[Records drawn from a dataset]
────────

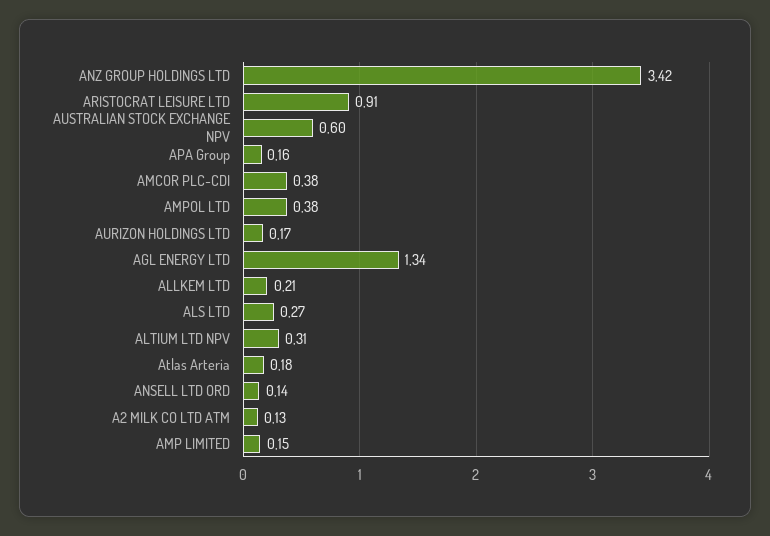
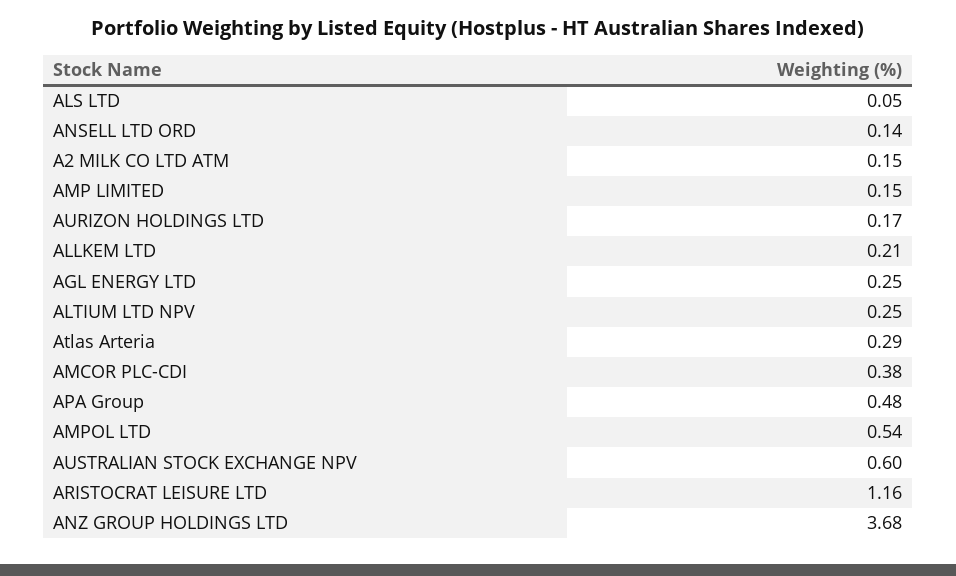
ANZ GROUP HOLDINGS LTD: 3.42 -> 3.68
ARISTOCRAT LEISURE LTD: 0.91 -> 1.16
APA Group: 0.16 -> 0.48
AMPOL LTD: 0.38 -> 0.54
AGL ENERGY LTD: 1.34 -> 0.25
ALS LTD: 0.27 -> 0.05
ALTIUM LTD NPV: 0.31 -> 0.25
Atlas Arteria: 0.18 -> 0.29
A2 MILK CO LTD ATM: 0.13 -> 0.15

────────

Task details: Exactly and only the lines from the line containing "AMPOL LTD: 0.38 -> 0.54" through the last line of the entries should be copied, both ends included.

Your response:
AMPOL LTD: 0.38 -> 0.54
AGL ENERGY LTD: 1.34 -> 0.25
ALS LTD: 0.27 -> 0.05
ALTIUM LTD NPV: 0.31 -> 0.25
Atlas Arteria: 0.18 -> 0.29
A2 MILK CO LTD ATM: 0.13 -> 0.15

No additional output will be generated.